Um die Langzeitstabilität des Bergwerks zu gewährleisten, werden die leeren Kammern nach dem Salzabbau wieder verfüllt. Als ideale Lösung erweist sich hier Versatzmaterial, also mineralische Reststoffe, die ohnehin sicher verwahrt werden sollen - sicher vor allem vor Witterungseinflüssen wie Regenwasser. Gegenüber einer Lagerung an der Oberfläche bietet das Salzbergwerk hier entscheidende Vorteile: die absolut wasserundurchlässigen Gesteins- und Bodenschichten oberhalb des Salzes, und das Salz selbst als zuverlässiger Indikator, dass die Kammern auch wirklich sicher sind vor Wasser. Wäre dem nicht so, hätte sich das bekanntermaßen wasserlösliche Salz nicht über Millionen von Jahre halten können.
Heute findet sich im Bergwerk jede Menge Technik: 15 Kilometer Bandanlagen, 84 Förderbänder und 120 Fahrzeuge bringen das Salz von A nach B. Über den 2008 in Betrieb gegangenen Clara-Stollen können auch Lkw direkt ins Bergwerk einfahren.
Ein Thema, das im Stettener Salzbergwerk großgeschrieben wird, ist die Sicherheit der Bergleute. Schon in frühen Jahren gab es eine Grubenwehr. Einhundert Jahre später ist darin rund ein Drittel der Belegschaft organisiert. Rund 500.000 Tonnen Salz werden in Stetten pro Jahr gefördert. Es ist eines von zwei noch aktiven Salzbergwerken in ganz Baden-Württemberg. WACKER investiert stetig in das für den Konzern so wichtige Bergwerk. So wurden in den letzten beiden Jahren ein Labor und ein neuer Versatzannahmehof in Betrieb genommen.

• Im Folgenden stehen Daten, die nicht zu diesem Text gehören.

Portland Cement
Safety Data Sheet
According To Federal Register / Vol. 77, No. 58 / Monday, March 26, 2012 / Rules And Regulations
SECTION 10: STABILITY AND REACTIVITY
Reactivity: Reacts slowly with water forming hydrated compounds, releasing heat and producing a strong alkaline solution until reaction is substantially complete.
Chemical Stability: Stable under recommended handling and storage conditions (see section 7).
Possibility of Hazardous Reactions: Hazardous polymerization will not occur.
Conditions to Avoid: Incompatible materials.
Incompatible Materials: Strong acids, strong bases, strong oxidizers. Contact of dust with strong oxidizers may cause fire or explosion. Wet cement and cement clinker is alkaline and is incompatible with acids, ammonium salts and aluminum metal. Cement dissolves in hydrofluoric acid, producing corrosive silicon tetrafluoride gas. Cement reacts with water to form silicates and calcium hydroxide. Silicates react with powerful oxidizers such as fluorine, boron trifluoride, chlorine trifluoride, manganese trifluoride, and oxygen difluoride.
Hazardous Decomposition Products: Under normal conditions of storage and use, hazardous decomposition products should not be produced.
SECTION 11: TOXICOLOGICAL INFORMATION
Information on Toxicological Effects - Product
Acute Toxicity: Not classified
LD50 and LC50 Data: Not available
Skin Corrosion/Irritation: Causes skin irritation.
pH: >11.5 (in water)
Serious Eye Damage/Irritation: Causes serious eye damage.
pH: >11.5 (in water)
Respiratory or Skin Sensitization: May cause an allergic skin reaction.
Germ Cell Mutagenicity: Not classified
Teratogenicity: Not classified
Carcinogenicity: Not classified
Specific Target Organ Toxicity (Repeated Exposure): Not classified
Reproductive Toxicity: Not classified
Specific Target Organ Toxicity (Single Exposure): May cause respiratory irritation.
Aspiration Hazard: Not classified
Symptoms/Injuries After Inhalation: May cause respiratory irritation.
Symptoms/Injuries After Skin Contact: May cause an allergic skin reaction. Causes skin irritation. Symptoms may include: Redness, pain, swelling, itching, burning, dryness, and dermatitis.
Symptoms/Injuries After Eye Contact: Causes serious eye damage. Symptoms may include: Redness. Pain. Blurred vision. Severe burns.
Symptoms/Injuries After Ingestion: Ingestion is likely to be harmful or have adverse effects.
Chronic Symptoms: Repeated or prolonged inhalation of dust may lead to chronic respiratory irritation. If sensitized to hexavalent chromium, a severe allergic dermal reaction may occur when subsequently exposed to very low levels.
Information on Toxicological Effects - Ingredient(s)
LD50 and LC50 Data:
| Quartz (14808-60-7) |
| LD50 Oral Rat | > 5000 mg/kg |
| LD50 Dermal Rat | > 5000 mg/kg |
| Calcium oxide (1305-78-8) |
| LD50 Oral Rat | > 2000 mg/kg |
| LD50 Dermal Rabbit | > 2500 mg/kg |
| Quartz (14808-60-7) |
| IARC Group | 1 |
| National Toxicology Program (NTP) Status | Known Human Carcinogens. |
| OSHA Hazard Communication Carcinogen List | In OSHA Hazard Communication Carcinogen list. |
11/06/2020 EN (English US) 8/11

Auch wird der Fuhrpark ständig ertüchtigt, um die modernsten und emissionsärmsten Motoren zum Einsatz zu bringen, und es werden auch Elektrofahrzeuge eingesetzt. Trotz aller Moderne spielt gerade im Bergbau Tradition eine große Rolle. So gehört in Stetten beispielsweise die Heilige Barbara zum tagtäglichen Bild. Zu ihren Ehren findet jährlich eine Feier rund um den Barbara-Tag am 4. Dezember statt. Somit bleibt im Salzbergwerk Stetten beides gewahrt, Historie auf der einen Seite und - über die Einsatzgebiete des Salzes - Hightech auf der anderen.